Volkswagen is bracing for tough times, with mass layoffs and factory closures looming. CEO Thomas Schäfer has confirmed that drastic steps are necessary to secure the company’s future.
In an interview with Welt am Sonntag, Schäfer stated that Volkswagen cannot avoid downsizing.
When asked if all factories could be saved, his response was clear: “We don’t see that happening at the moment.”
Schäfer explained that the company must reduce capacity and adapt to “new realities” in the automotive industry, citing changing market conditions and financial pressures.
Volkswagen plans to shutter three factories in Germany, leaving thousands of workers uncertain about their futures.
Schäfer acknowledged the challenge of finding alternative roles for employees whose jobs are at risk, adding that early retirements and voluntary departures won’t be enough to balance the books.

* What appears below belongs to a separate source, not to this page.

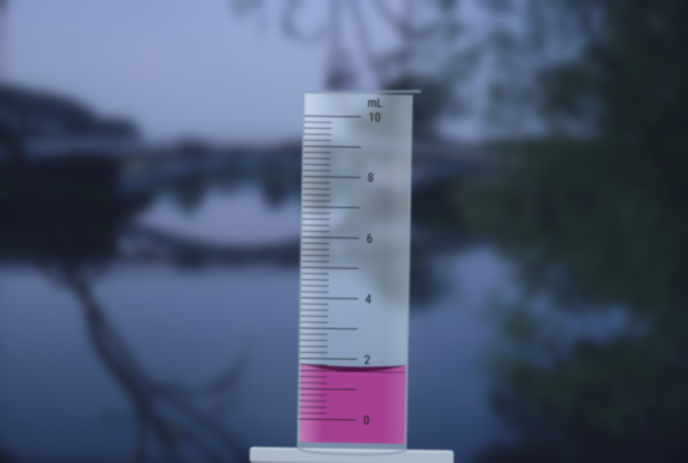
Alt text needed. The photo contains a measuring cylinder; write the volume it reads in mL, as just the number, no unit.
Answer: 1.6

The pressure is not only on workers.
Union IG Metall has called on Volkswagen’s board to share the burden. In response, executive salaries have been trimmed. Board members’ fixed pay has been reduced by 5%, and they’ve forfeited a €1,000 inflation bonus and a 3.5% salary increase previously agreed upon.
Union Resistance Grows
Tensions are escalating.
Last week, the third round of negotiations between Volkswagen and its unions began amid growing unrest. Thousands of employees have protested, demanding job security and rejecting the prospect of lower wages and reduced staffing.